Consider the reaction: CO₂(g) + H₂O(l) → H₂CO₃(aq)
(i) Identify the Lewis acid and Lewis base, explaining your reasoning with reference to electron movement.
(ii) Draw a Lewis structure showing the coordinate bond formation.
(iii) Explain why this reaction can be described by Lewis theory but not by Brønsted-Lowry theory.
(i) Lewis acid: CO₂ (the carbon atom accepts an electron pair into its empty orbital); Lewis base: H₂O (oxygen donates a lone pair to carbon)
(ii) [Lewis structure should show the oxygen from water donating a lone pair to the carbon in CO₂, forming a coordinate bond]
(iii) This is a Lewis acid-base reaction because it involves electron pair donation/acceptance, but it is NOT a Brønsted-Lowry reaction because no proton is transferred in this step. Brønsted-Lowry theory only applies to proton transfer reactions.
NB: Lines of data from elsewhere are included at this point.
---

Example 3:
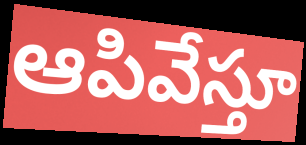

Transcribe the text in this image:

ఆపివేస్తూ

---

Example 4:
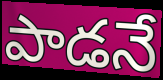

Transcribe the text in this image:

పాడనే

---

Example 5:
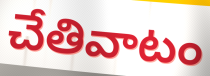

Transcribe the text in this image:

చేతివాటంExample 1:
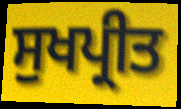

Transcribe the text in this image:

ਸੁਖਪ੍ਰੀਤ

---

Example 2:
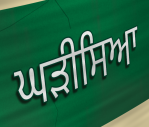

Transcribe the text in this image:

ਘੜੀਸਿਆ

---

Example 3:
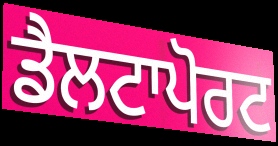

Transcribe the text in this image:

ਡੈਲਟਾਪੋਰਟ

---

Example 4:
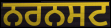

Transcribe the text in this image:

ਨਰਨਸਟ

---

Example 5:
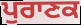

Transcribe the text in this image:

ਪੁਰਾਣਕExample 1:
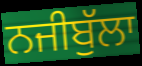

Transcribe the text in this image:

ਨਜੀਬੁੱਲਾ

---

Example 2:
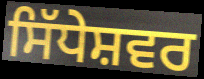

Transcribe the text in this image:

ਸਿੱਧੇਸ਼ਵਰ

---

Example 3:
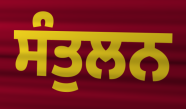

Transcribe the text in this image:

ਸੰਤੁਲਨ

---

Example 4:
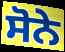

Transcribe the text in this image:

ਸੋਨੇ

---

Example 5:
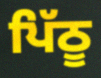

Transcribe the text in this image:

ਪਿੱਠੂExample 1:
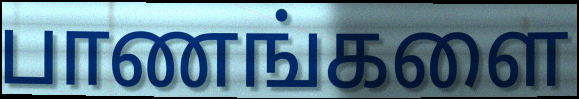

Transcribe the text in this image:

பாணங்களை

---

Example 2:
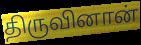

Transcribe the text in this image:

திருவினான்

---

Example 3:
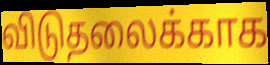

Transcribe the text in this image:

விடுதலைக்காக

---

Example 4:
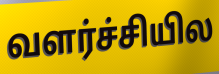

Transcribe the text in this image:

வளர்ச்சியில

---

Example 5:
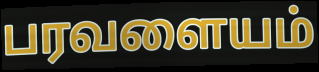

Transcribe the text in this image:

பரவளையம்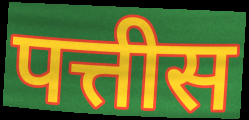
पत्तीस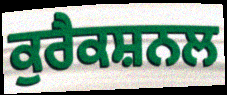
ਕੁਰੈਕਸ਼ਨਲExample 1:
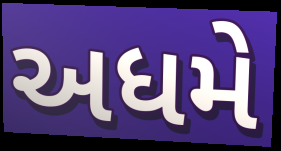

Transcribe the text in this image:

અધમે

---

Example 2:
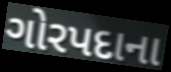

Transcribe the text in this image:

ગોરપદાના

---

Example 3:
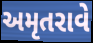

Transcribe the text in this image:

અમૃતરાવે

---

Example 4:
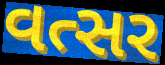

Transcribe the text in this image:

વત્સર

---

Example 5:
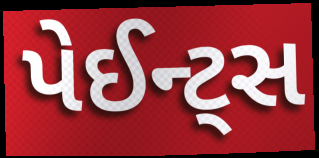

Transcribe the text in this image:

પેઈન્ટ્સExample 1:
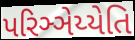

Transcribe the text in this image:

પરિઞ્ઞેય્યેતિ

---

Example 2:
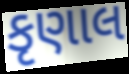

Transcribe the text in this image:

કૃણાલ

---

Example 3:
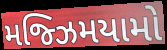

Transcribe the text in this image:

મજ્ઝિમયામો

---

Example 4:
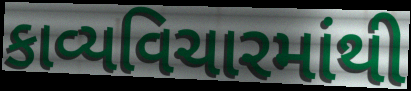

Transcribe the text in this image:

કાવ્યવિચારમાંથી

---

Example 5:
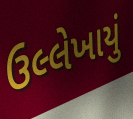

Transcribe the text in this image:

ઉલ્લેખાયું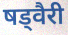
षड्वैरी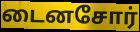
டைனசோர்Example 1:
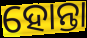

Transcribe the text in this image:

ହୋନ୍ତା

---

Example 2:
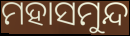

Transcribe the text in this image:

ମହାସମୁନ୍ଦ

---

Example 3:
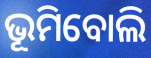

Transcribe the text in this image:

ଭୂମିବୋଲି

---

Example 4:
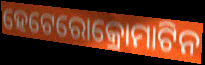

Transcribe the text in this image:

ହେଟେରୋକ୍ରୋମାଟିନ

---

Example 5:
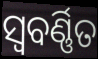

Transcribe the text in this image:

ସ୍ୱବର୍ଣ୍ଣିତ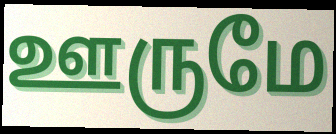
ஊருமே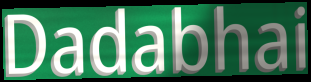
DadabhaiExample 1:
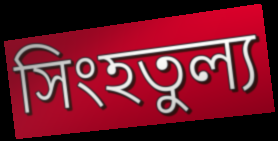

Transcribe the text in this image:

সিংহতুল্য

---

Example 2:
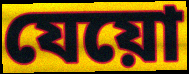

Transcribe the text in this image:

যেয়ো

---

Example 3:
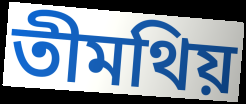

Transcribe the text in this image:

তীমথিয়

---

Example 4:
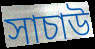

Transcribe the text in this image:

সাচাউ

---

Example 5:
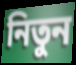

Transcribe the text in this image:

নিতুন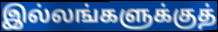
இல்லங்களுக்குத்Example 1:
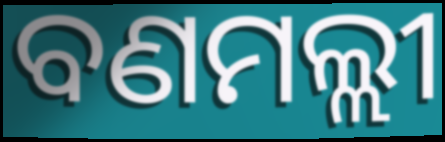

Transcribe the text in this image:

ବଣମଲ୍ଲୀ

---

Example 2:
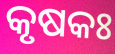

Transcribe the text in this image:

କୃଷକଃ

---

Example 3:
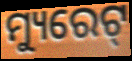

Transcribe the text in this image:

ମ୍ୟୁରେଟ୍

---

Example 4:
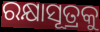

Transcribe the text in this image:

ରକ୍ଷାସୂତ୍ରକୁ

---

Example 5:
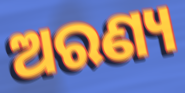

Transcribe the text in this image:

ଅରଣ୍ୟ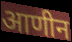
आणीन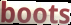
boots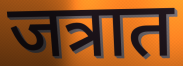
जत्रात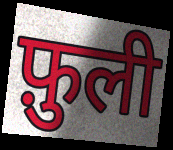
फ़ुली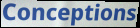
Conceptions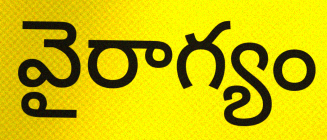
వైరాగ్యం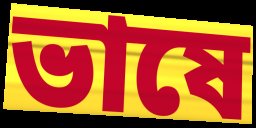
ভাষেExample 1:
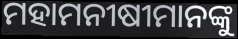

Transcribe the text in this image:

ମହାମନୀଷୀମାନଙ୍କୁ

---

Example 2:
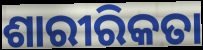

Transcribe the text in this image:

ଶାରୀରିକତା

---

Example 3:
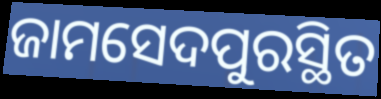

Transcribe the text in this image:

ଜାମସେଦପୁରସ୍ଥିତ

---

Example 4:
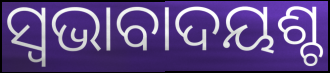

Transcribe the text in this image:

ସ୍ଵଭାବାଦୟଶ୍ଚ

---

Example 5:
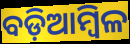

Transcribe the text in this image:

ବଡ଼ିଆମ୍ବିଳ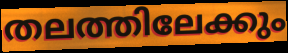
തലത്തിലേക്കും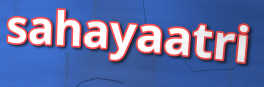
sahayaatri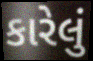
કારેલું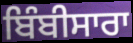
ਬਿੰਬੀਸਾਰਾ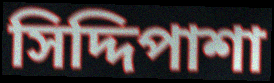
সিদ্দিপাশাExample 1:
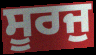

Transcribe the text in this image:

ਸੂਰਜੁ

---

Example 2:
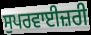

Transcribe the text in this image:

ਸੁਪਰਵਾਈਜ਼ਰੀ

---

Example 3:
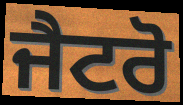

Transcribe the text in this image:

ਜੈਟਰੋ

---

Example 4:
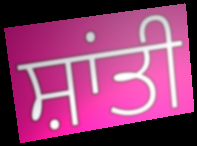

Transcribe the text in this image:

ਸ਼ਾਂਤੀ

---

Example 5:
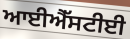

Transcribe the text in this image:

ਆਈਐੱਸਟੀਈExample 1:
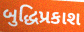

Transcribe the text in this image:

બુદ્ધિપ્રકાશ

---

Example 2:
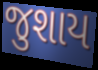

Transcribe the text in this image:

જુશાય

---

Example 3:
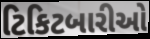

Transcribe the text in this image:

ટિકિટબારીઓ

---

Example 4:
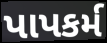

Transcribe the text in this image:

પાપકર્મ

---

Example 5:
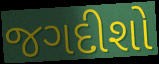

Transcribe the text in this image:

જગદીશોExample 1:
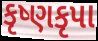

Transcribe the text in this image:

કૃષ્ણકૃપા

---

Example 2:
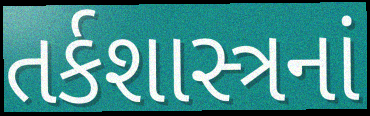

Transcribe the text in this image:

તર્કશાસ્ત્રનાં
25.0 cm³ of 0.100 mol dm⁻³ sulfuric acid (H₂SO₄) is diluted with water to make 500 cm³ of solution. Assume sulfuric acid is completely ionized and releases two protons per molecule.
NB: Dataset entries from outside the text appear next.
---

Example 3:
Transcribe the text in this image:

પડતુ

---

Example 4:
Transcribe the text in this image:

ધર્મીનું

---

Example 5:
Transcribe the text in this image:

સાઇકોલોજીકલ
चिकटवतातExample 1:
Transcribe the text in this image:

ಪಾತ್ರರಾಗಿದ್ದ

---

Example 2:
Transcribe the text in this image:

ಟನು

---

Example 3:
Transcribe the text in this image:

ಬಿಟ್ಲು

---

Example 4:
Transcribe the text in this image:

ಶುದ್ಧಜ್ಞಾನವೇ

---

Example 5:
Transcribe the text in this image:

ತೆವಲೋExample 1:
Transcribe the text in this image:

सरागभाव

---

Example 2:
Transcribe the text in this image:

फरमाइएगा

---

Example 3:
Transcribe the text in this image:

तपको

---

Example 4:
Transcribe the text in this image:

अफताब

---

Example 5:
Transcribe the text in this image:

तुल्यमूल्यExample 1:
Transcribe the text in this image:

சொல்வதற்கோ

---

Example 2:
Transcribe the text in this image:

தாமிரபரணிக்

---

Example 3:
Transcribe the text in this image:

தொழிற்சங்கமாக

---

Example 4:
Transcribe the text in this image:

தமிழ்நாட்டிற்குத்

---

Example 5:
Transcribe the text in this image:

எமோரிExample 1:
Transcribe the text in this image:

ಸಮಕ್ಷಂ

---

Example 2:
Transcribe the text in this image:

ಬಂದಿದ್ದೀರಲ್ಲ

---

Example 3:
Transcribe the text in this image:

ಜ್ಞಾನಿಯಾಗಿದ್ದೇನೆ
(i) Calculate the concentration of H⁺ ions in the diluted solution.
(ii) Calculate the pH of the diluted solution.
(iii) Calculate the concentration of OH⁻ ions in the diluted solution at 25°C.
(i) Initial moles of H₂SO₄ = 0.100 × (25.0/1000) = 2.50 × 10⁻³ mol
Since H₂SO₄ releases 2 H⁺ per molecule: moles of H⁺ = 2 × 2.50 × 10⁻³ = 5.00 × 10⁻³ mol
[H⁺] = (5.00 × 10⁻³)/(500/1000) = 0.0100 mol dm⁻³
(ii) pH = -log(0.0100) = 2.00
(iii) [OH⁻] = Kw/[H⁺] = (1.0 × 10⁻¹⁴)/(0.0100) = 1.0 × 10⁻¹² mol dm⁻³
A buffer solution contains 0.150 mol dm⁻³ propanoic acid (C₂H₅COOH) and 0.100 mol dm⁻³ sodium propanoate (C₂H₅COONa). The Ka for propanoic acid is 1.3 × 10⁻⁵.
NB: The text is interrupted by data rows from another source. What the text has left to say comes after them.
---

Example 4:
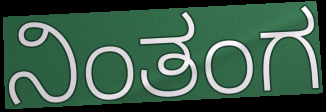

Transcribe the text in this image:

ನಿಂತಂಗ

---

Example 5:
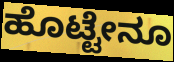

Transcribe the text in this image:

ಹೊಟ್ಟೇನೂ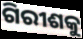
ଗିରୀଶକୁ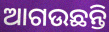
ଆଗଉଛନ୍ତି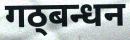
गठ्बन्धन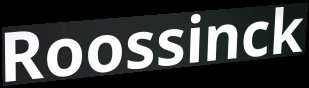
Roossinck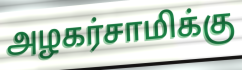
அழகர்சாமிக்குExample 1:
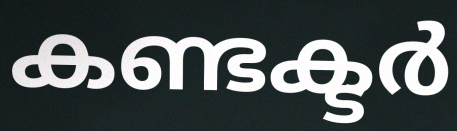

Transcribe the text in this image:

കണ്ടക്ടർ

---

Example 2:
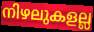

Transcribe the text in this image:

നിഴലുകളല്ല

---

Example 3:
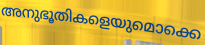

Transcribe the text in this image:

അനുഭൂതികളെയുമൊക്കെ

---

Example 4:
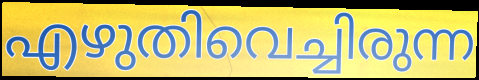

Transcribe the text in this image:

എഴുതിവെച്ചിരുന്ന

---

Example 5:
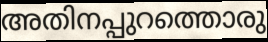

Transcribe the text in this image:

അതിനപ്പുറത്തൊരുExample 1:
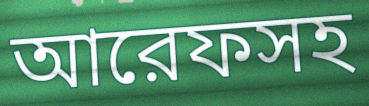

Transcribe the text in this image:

আরেফসহ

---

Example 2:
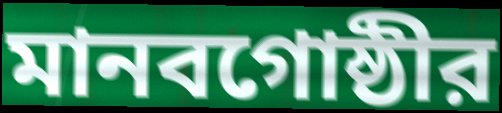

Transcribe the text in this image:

মানবগোষ্ঠীর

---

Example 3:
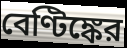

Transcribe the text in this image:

বেণ্টিঙ্কের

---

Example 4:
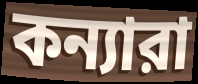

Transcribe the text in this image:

কন্যারা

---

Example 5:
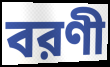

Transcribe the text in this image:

বরণী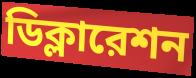
ডিক্লারেশন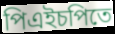
পিএইচপিতে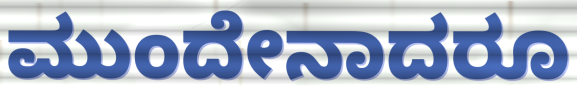
ಮುಂದೇನಾದರೂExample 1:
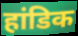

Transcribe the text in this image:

हांडिक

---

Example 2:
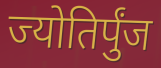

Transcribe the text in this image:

ज्योतिर्पुंज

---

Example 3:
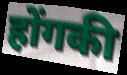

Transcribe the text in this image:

होंगकी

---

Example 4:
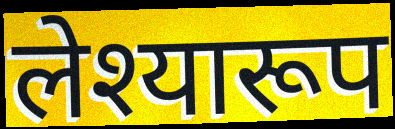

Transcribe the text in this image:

लेश्यारूप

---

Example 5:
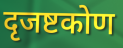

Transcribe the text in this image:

दृजष्टकोणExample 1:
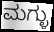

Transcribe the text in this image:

ಮಗ್ಳು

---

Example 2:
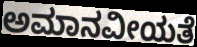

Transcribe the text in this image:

ಅಮಾನವೀಯತೆ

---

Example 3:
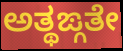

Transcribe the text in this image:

ಅತ್ಥಙ್ಗತೇ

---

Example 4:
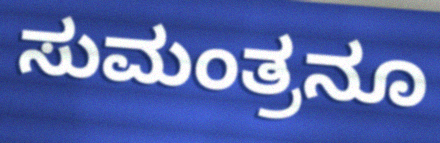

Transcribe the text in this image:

ಸುಮಂತ್ರನೂ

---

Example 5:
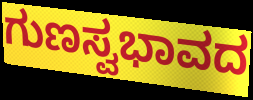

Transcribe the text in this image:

ಗುಣಸ್ವಭಾವದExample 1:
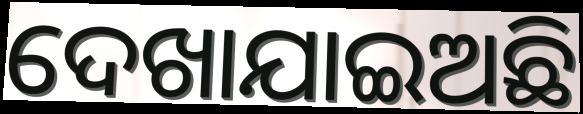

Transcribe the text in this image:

ଦେଖାଯାଇଅଛି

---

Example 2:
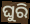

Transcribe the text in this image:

ଘୁରି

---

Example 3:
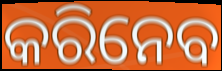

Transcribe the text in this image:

(i) Calculate the pH of the buffer solution.
(ii) Calculate the pH after adding 10.0 cm³ of 0.100 mol dm⁻³ HCl to 100 cm³ of this buffer solution.
(iii) Explain why the pH change is small.
(i) pH = pKa + log([A⁻]/[HA])
pKa = -log(1.3 × 10⁻⁵) = 4.89
pH = 4.89 + log(0.100/0.150) = 4.89 + (-0.176) = 4.71
(ii) Initial moles in 100 cm³:
C₂H₅COOH: 0.150 × 0.100 = 0.0150 mol
C₂H₅COO⁻: 0.100 × 0.100 = 0.0100 mol
Moles of HCl added: 0.100 × 0.010 = 0.00100 mol
After reaction with HCl:
C₂H₅COO⁻ + H⁺ → C₂H₅COOH
C₂H₅COOH: 0.0150 + 0.00100 = 0.0160 mol
C₂H₅COO⁻: 0.0100 - 0.00100 = 0.00900 mol
New concentrations in 110 cm³:
[C₂H₅COOH] = 0.0160/0.110 = 0.145 mol dm⁻³
[C₂H₅COO⁻] = 0.00900/0.110 = 0.0818 mol dm⁻³
pH = 4.89 + log(0.0818/0.145) = 4.89 + (-0.249) = 4.64
(iii) The pH only changes from 4.71 to 4.64 (a change of 0.07 pH units) because the buffer contains a large reservoir of the conjugate base (C₂H₅COO⁻) which reacts with the added H⁺ ions, converting them to the weak acid. The ratio of [A⁻]/[HA] changes only slightly, resulting in minimal pH change.
A student titrates 20.0 cm³ of 0.150 mol dm⁻³ propanoic acid (C₂H₅COOH, Ka = 1.3 × 10⁻⁵) with 0.100 mol dm⁻³ sodium hydroxide.
(i) Calculate the volume of NaOH required to reach the equivalence point.
(ii) Calculate the pH at the half-equivalence point.
(iii) Calculate the pH at the equivalence point. (Hint: At equivalence point, all acid is converted to its conjugate base; use Kb = Kw/Ka)
(iv) Explain why phenolphthalein is a better indicator choice than methyl orange for this titration.
(i) Moles of C₂H₅COOH = 0.150 × (20.0/1000) = 3.00 × 10⁻³ mol
Mole ratio = 1:1
Volume of NaOH = (3.00 × 10⁻³)/0.100 = 0.0300 dm³ = 30.0 cm³
(ii) At half-equivalence point, pH = pKa
pKa = -log(1.3 × 10⁻⁵) = 4.89
(iii) At equivalence point, total volume = 50.0 cm³
[C₂H₅COO⁻] = (3.00 × 10⁻³)/(50.0/1000) = 0.0600 mol dm⁻³
Kb = Kw/Ka = (1.0 × 10⁻¹⁴)/(1.3 × 10⁻⁵) = 7.69 × 10⁻¹⁰
C₂H₅COO⁻ + H₂O ⇌ C₂H₅COOH + OH⁻
[OH⁻] = √(Kb × [C₂H₅COO⁻]) = √(7.69 × 10⁻¹⁰ × 0.0600) = 6.79 × 10⁻⁶ mol dm⁻³
pOH = -log(6.79 × 10⁻⁶) = 5.17
pH = 14 - 5.17 = 8.83
(iv) Phenolphthalein (pH range 8.3-10.0) is better because the equivalence point is at pH 8.83, which falls within phenolphthalein's range. Methyl orange (pH range 3.1-4.4) would change colour too early in the titration, well before the equivalence point, giving inaccurate results.